I think the degree of hell that ensues is predicated on the mental health of the SKs, from whatever cause. It's manifested by entitlement and bitchiness but I think that just reflects how messed up they are in the head. 

TheAccidentalSM's picture

How are you doing with the other drama with your mom and brother?  

I have to confess, I have a telephone relationship with my father.  Its sad but it is what it is.  He's really hard to deal with and we haven't lived in the same country since I was 16 (and that was a really long time ago).

Newimprvmodel's picture

Where do I begin?

Police called 3 times last weekend in a 24 hour period.  For fake wellness checks. 
icing on the cake was " my brother" calling my place of employment and telling them I was "holding our father hostage."

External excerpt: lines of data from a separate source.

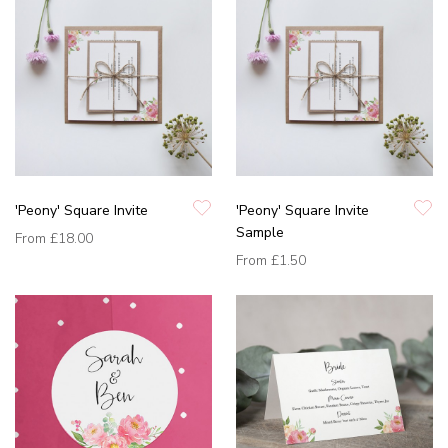
'Peony' Square Invite
'Peony' Square Invite
Sample
From
£18.00
From
£1.50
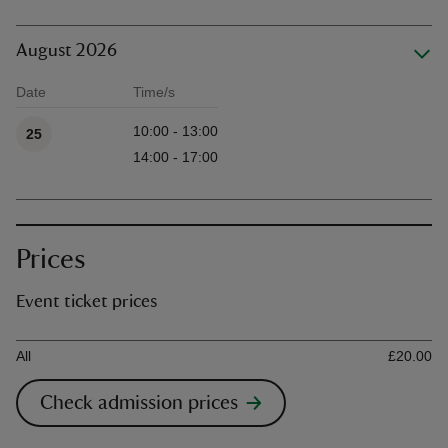
August 2026
Date
Time/s
Available times
10:00 - 13:00
25
14:00 - 17:00
Prices
Event ticket prices
Ticket type
Ti
All
£20.00
Check admission prices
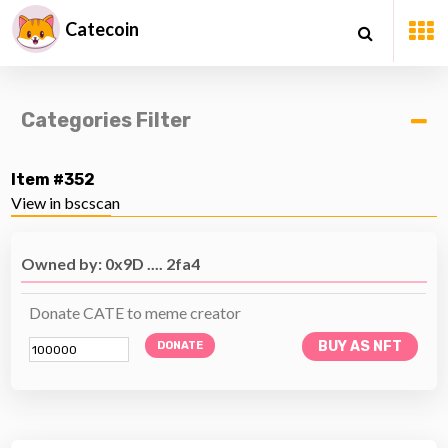
Catecoin
Categories Filter
Item #352
View in bscscan
Owned by: 0x9D .... 2fa4
Donate CATE to meme creator
BUY AS NFT
DONATE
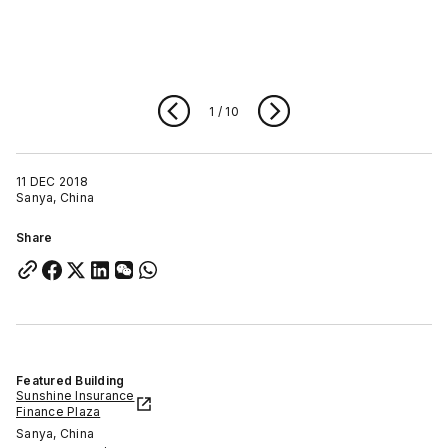
1
/
10
11 DEC 2018
Sanya, China
Share
Featured Building
Sunshine Insurance
Finance Plaza
Sanya, China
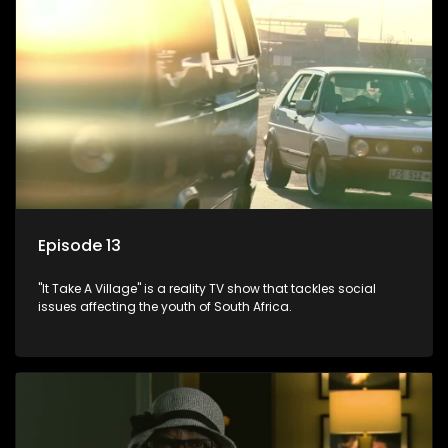
Episode 13
"It Take A Village" is a reality TV show that tackles social
issues affecting the youth of South Africa.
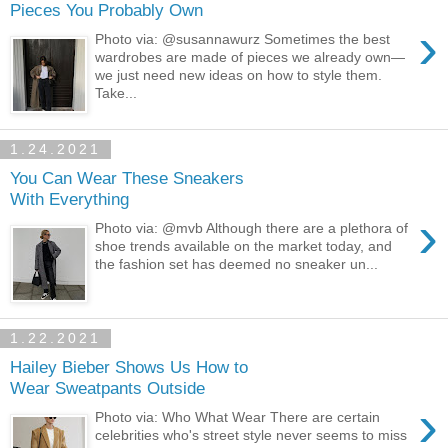
Pieces You Probably Own
›
Photo via: @susannawurz Sometimes the best
wardrobes are made of pieces we already own—
we just need new ideas on how to style them.
Take...
1.24.2021
You Can Wear These Sneakers
With Everything
›
Photo via: @mvb Although there are a plethora of
shoe trends available on the market today, and
the fashion set has deemed no sneaker un...
1.22.2021
Hailey Bieber Shows Us How to
Wear Sweatpants Outside
›
Photo via: Who What Wear There are certain
celebrities who's street style never seems to miss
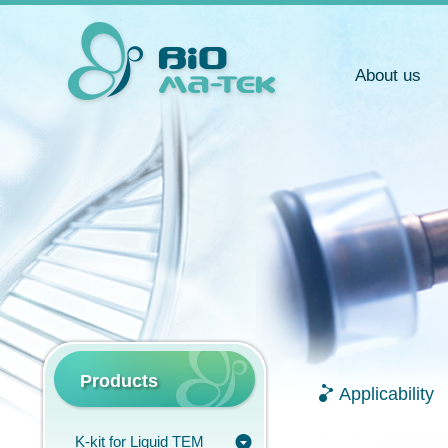
About us
Products
Applicability
K-kit for Liquid TEM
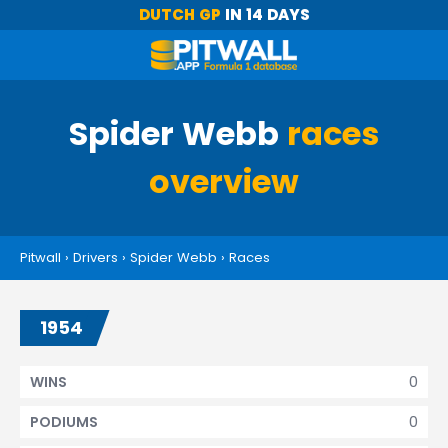
DUTCH GP
IN 14 DAYS
Spider Webb
races
overview
Pitwall
›
Drivers
›
Spider Webb
›
Races
1954
0
WINS
0
PODIUMS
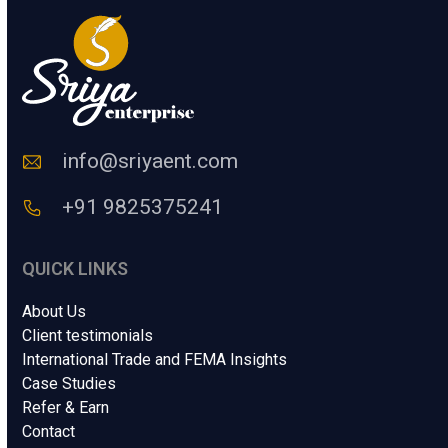
u
m
a
n
C
o
d
e
info@sriyaent.com
*
+91 9825375241
QUICK LINKS
About Us
Client testimonials
International Trade and FEMA Insights
Case Studies
Refer & Earn
Contact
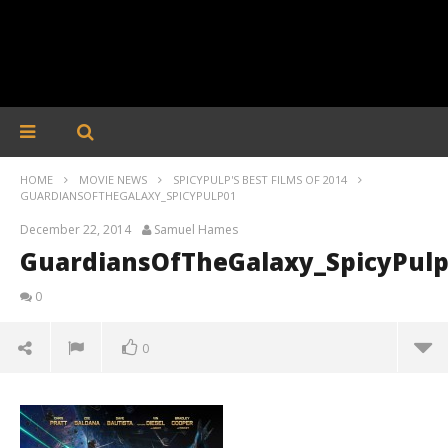
HOME
MOVIE NEWS
SPICYPULP'S BEST FILMS OF 2014
GUARDIANSOFTHEGALAXY_SPICYPULP01
December 22, 2014
Samuel Hames
GuardiansOfTheGalaxy_SpicyPul
0
0
GuardiansOfTheGalaxy_SpicyPulp01
December
22, 2014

my so called mother leaving harrassing messages she was calling the licensing board to take my professional license because I am a thief. 
yes I did hear that from blocked messages.  
my father has turned into a royal peach. He was depressed all my life and has decided to go out the sane way. My life has become a shitshow. Here my kids are grown. And now I care for an elderly man who tells me everyday I do half assed jobs. 
my mother just called my house using another number.  Tells my father I am stealing all the money from the sale of their house snd he asks me if it is true?

the stress is killing me. 
I sound crazy but all this is true. 

stepmomnorth's picture

This is a good perspective and I think about this type of thing as well. Sometimes people really do make things more difficult in life, unnessessarily. It should be easier, but then there are a lot of factors that come into play. 

Harry's picture

Else to talk about with DD.  Be happy you don't have to be dealing with this kid.  Not having to be cooking for her, having her invade your home.  So what.  DH has nothing to talk with his DD. So the up coming wedding was all he could think of.  

stepmomnorth's picture

The poster has a point. With biological families and people are so petty sometimes, cutting ties with family members and for what?! What reason? They feel entitled, they are spoiled, they are alienated. Whatever the reason. Life IS short. Why is family not more important? My step daughter wont speak at ALL to her dad cause he has some rules and she is mad over some petty stuff. Really?!! This is her dad that cares for her and has done tonnes of nice things for her. I would give anything in this world to have my mother back who passed away from cancer. And then there are spoiled kids who don't talk to their parents. 

Crr18's picture

My SD has decided not to stay with SO and she is so rude to him now. They have no bond and nothing to talk about. I hate to see this happen. I just lost my dad and so wish I could talk to him. Family is important but something just seems to always be out of place with a lot of these divorced families.IMO.